For comparison I did a 70 mile event that was almost 100% mud and wet dirt - at the end all my contact points had been well exfoliated from the grit everywhere. The metallic pads did not wear enough for me to notice during the event.

So just wanted to share, especially obvious to me now that resin pads don't offer enough over semi or metallic to consider using.

redlude97 10-29-18 05:59 PM


Originally Posted by Spoonrobot (Post 20639510)
A timely thread bump!

Couple weeks ago I did a wet gravel century that completely wore through my front and rear brake pads - with a twist - I hardly used my brakes at all. The front pads went from near new down to the backing plate in 55 miles just from mud and dirt getting thrown onto the rotor and rubbed off by the pads as it rotated through the caliper. I checked multiple times and had no true rubbing, just when it got muddy the rotor was taking all of it and just enough to brush the pads down. I rolled across the finish line with the lever to the bars and zero front brake.

Pads were resin Shimano G01S - they were the only true resin pads I had and since I rarely ride that bike in the wet I didn't notice. Never experienced such wear on what were relatively benign conditions, real eye opener.

For comparison I did a 70 mile event that was almost 100% mud and wet dirt - at the end all my contact points had been well exfoliated from the grit everywhere. The metallic pads did not wear enough for me to notice during the event.

So just wanted to share, especially obvious to me now that resin pads don't offer enough over semi or metallic to consider using.

similar to resin in cyclocross races, <20 miles with not a ton of extended braking but lots of grit and water many times results in wear down to the backing plates if you don't start with new pads. Happens to a lot of folks. Probably time to make the leap on the gravel bike too

Spoonrobot 10-29-18 06:08 PM

It was so surprising because intrinsically I knew that but it never occurred to me that "I wore down my brakes to nothing in 30 minutes of cross" does not always equal "I used my brakes a lot in my 30 minute cross race"

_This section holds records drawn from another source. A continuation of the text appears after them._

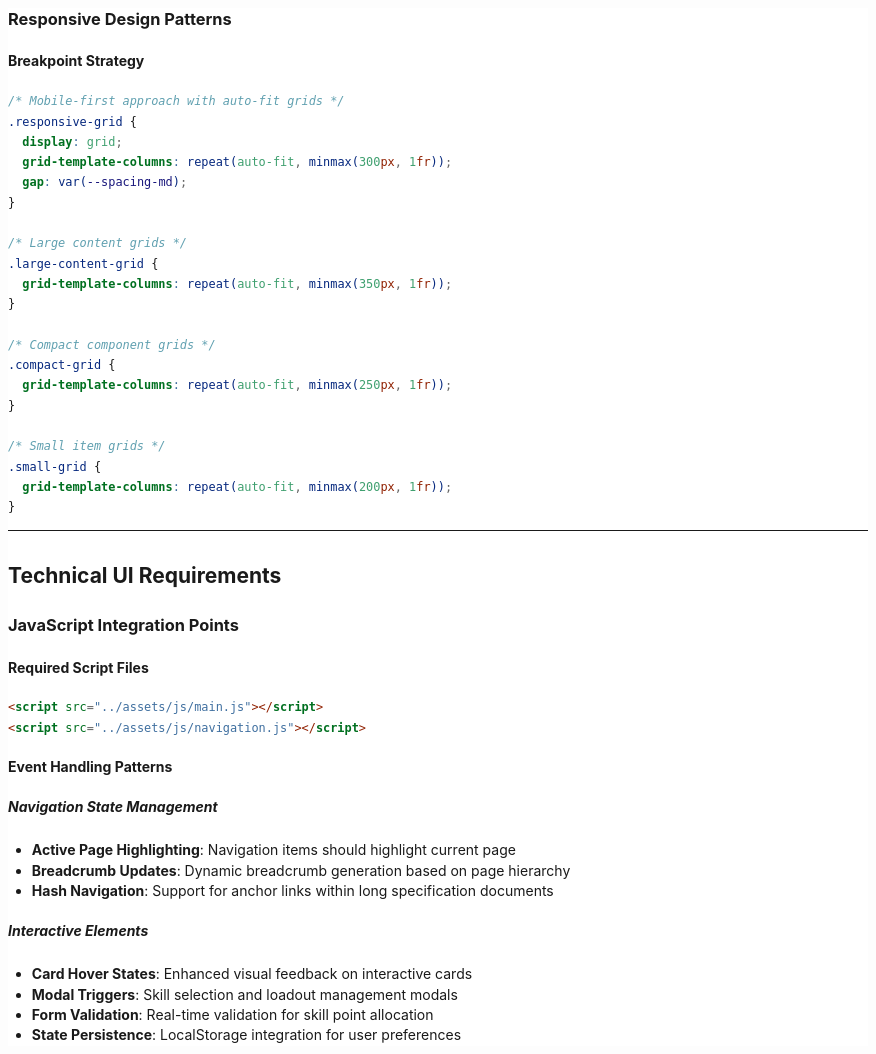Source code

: ### Responsive Design Patterns

#### Breakpoint Strategy
```css
/* Mobile-first approach with auto-fit grids */
.responsive-grid {
  display: grid;
  grid-template-columns: repeat(auto-fit, minmax(300px, 1fr));
  gap: var(--spacing-md);
}

/* Large content grids */
.large-content-grid {
  grid-template-columns: repeat(auto-fit, minmax(350px, 1fr));
}

/* Compact component grids */
.compact-grid {
  grid-template-columns: repeat(auto-fit, minmax(250px, 1fr));
}

/* Small item grids */
.small-grid {
  grid-template-columns: repeat(auto-fit, minmax(200px, 1fr));
}
```

---

## Technical UI Requirements

### JavaScript Integration Points

#### Required Script Files
```html
<script src="../assets/js/main.js"></script>
<script src="../assets/js/navigation.js"></script>
```

#### Event Handling Patterns

##### Navigation State Management
- **Active Page Highlighting**: Navigation items should highlight current page
- **Breadcrumb Updates**: Dynamic breadcrumb generation based on page hierarchy
- **Hash Navigation**: Support for anchor links within long specification documents

##### Interactive Elements
- **Card Hover States**: Enhanced visual feedback on interactive cards
- **Modal Triggers**: Skill selection and loadout management modals
- **Form Validation**: Real-time validation for skill point allocation
- **State Persistence**: LocalStorage integration for user preferences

Also I know you didn't ask me specifically but I rarely have any noise from metallic pads in the wet. Usually it will be when I have ridden in beginning rain after its been dry a while and the oil from the road gets on the rotor and squeals a bit until it wears or washes off. Steady rain and it's about as quiet as in the dry.

TimothyH 10-29-18 06:49 PM


Originally Posted by Spoonrobot (Post 20639510)
A timely thread bump!

Couple weeks ago I did a wet gravel century that completely wore through my front and rear brake pads

LoL. I follow @Spoonrobot on Strava. This was his ride title...

https://cimg3.ibsrv.net/gimg/bikefor...e04b523b4e.jpg


-Tim-

EdwinHeadwind 10-30-18 12:05 AM


Originally Posted by DrIsotope (Post 19732076)
Strictly organic/semi-metallic for me.

Same here. They're cheap, they have a predictable lifespan, and they don't make noise.